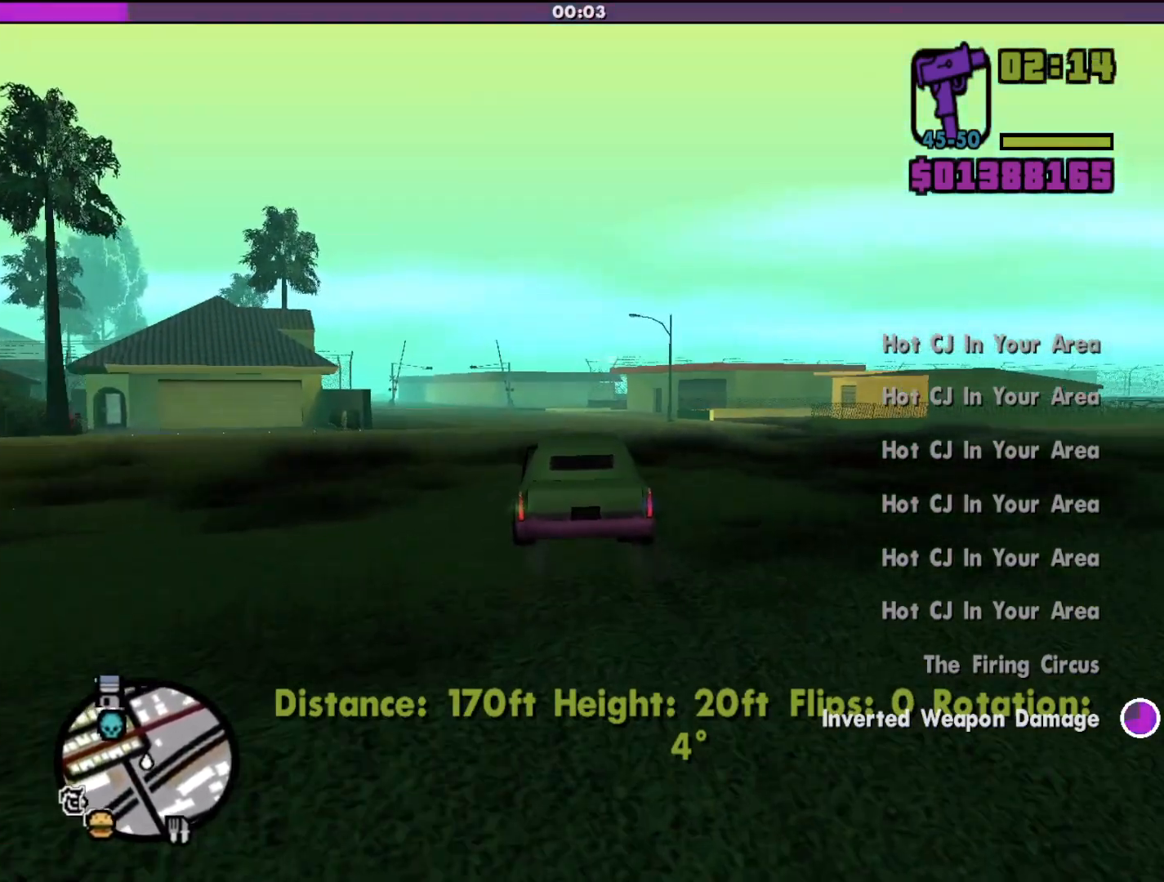
{"keys": ["w"], "mouse": [], "events": [[67, "d", "down"], [67, "h", "up"], [167, "d", "up"], [167, "h", "down"], [233, "h", "up"], [300, "h", "down"], [400, "h", "up"], [433, "h", "down"], [500, "h", "up"]]}
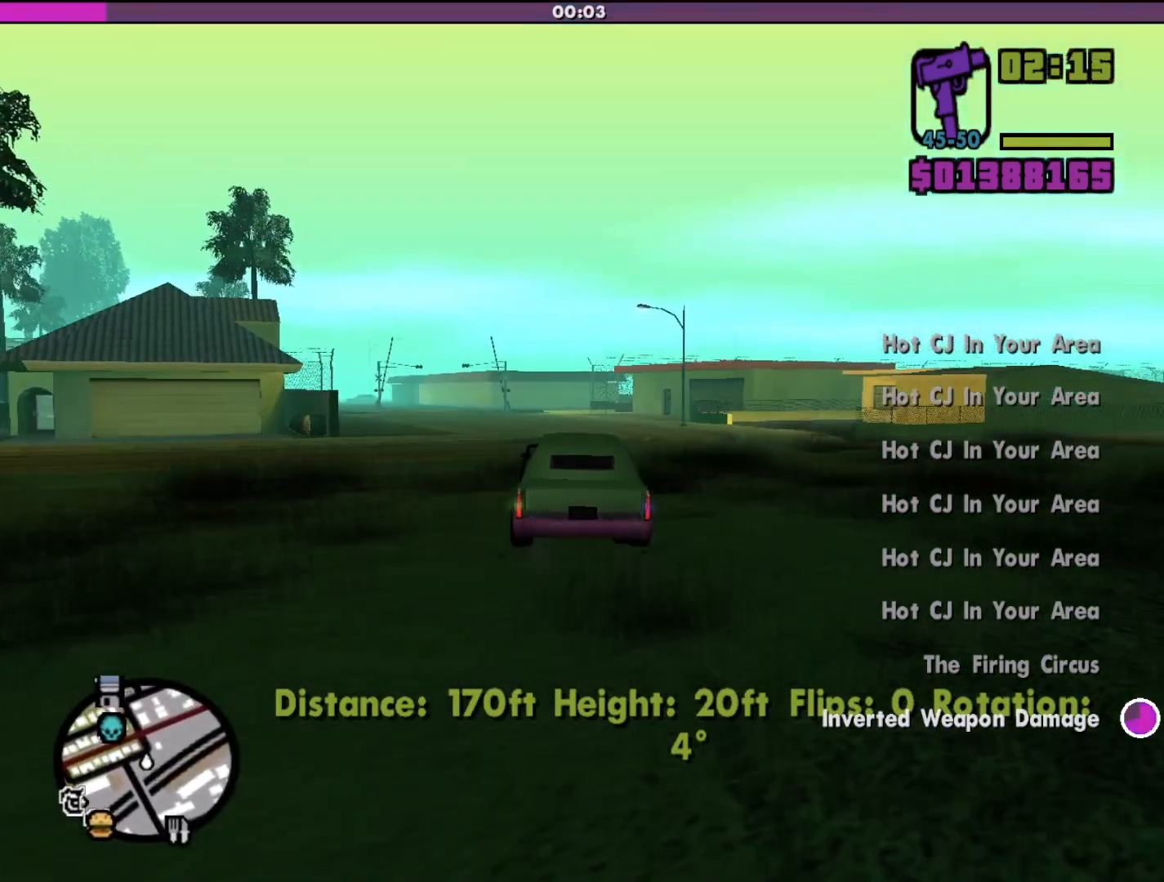
{"keys": ["h", "w"], "mouse": [], "events": [[67, "h", "down"], [167, "a", "down"], [167, "h", "up"], [233, "h", "down"], [267, "a", "up"], [333, "h", "up"], [367, "h", "down"], [467, "h", "up"], [500, "h", "down"]]}
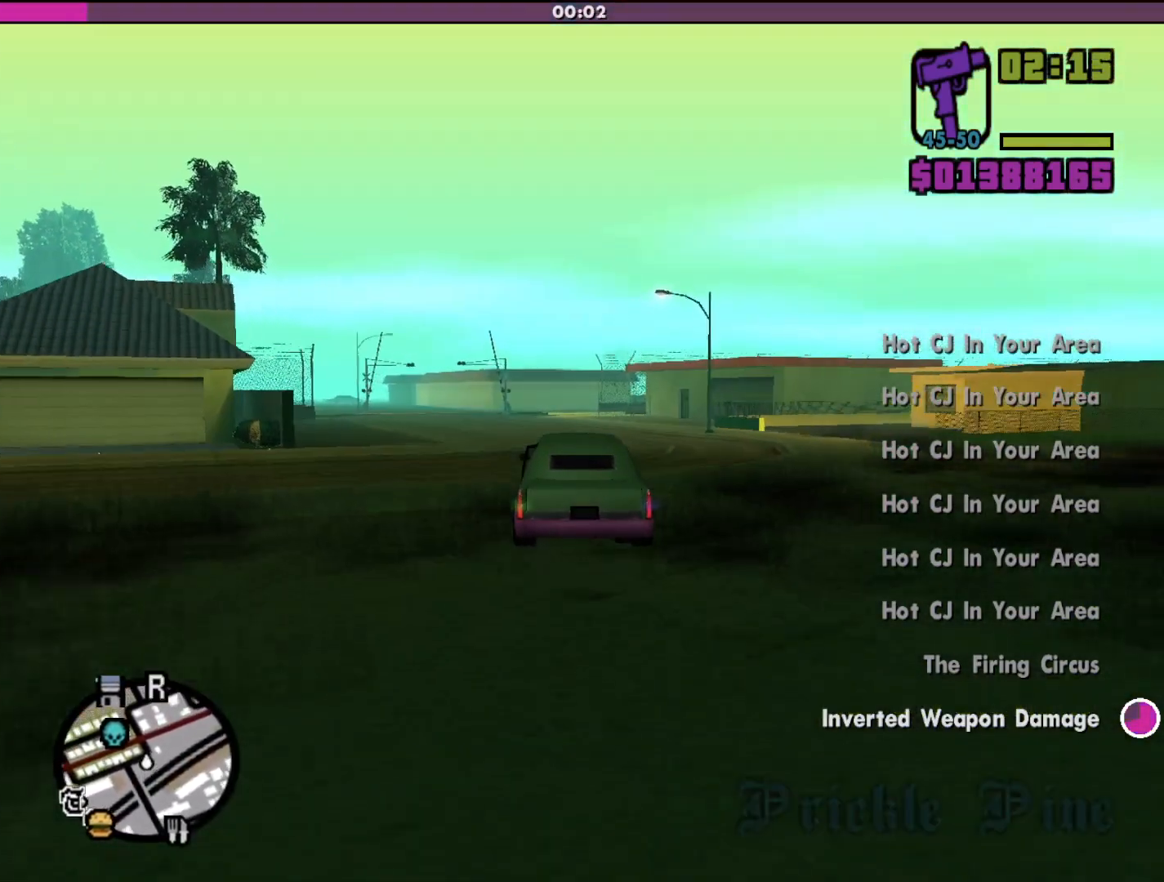
{"keys": ["a", "w"], "mouse": [], "events": [[67, "h", "up"], [167, "h", "down"], [200, "h", "up"], [300, "h", "down"], [333, "a", "down"], [333, "h", "up"], [400, "h", "down"], [500, "h", "up"]]}
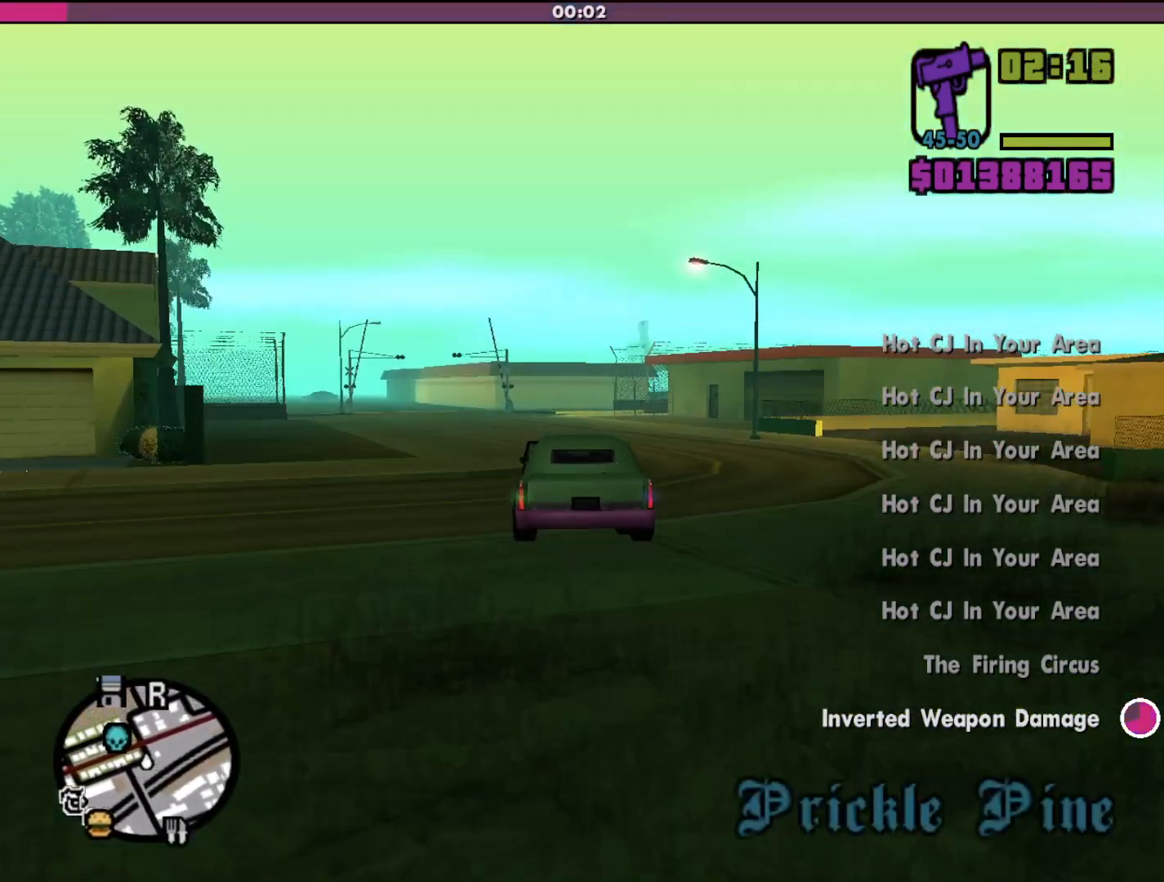
{"keys": ["w"], "mouse": [], "events": [[33, "a", "up"], [33, "h", "down"], [133, "h", "up"], [233, "a", "down"], [467, "a", "up"]]}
++++++
What you need to do:
Would it be possible to give the material above again exactly, with the pictures left out?

The answer:
{"keys": ["w"], "mouse": [], "events": [[67, "d", "down"], [67, "h", "up"], [167, "d", "up"], [167, "h", "down"], [233, "h", "up"], [300, "h", "down"], [400, "h", "up"], [433, "h", "down"], [500, "h", "up"]]}
{"keys": ["h", "w"], "mouse": [], "events": [[67, "h", "down"], [167, "a", "down"], [167, "h", "up"], [233, "h", "down"], [267, "a", "up"], [333, "h", "up"], [367, "h", "down"], [467, "h", "up"], [500, "h", "down"]]}
{"keys": ["a", "w"], "mouse": [], "events": [[67, "h", "up"], [167, "h", "down"], [200, "h", "up"], [300, "h", "down"], [333, "a", "down"], [333, "h", "up"], [400, "h", "down"], [500, "h", "up"]]}
{"keys": ["w"], "mouse": [], "events": [[33, "a", "up"], [33, "h", "down"], [133, "h", "up"], [233, "a", "down"], [467, "a", "up"]]}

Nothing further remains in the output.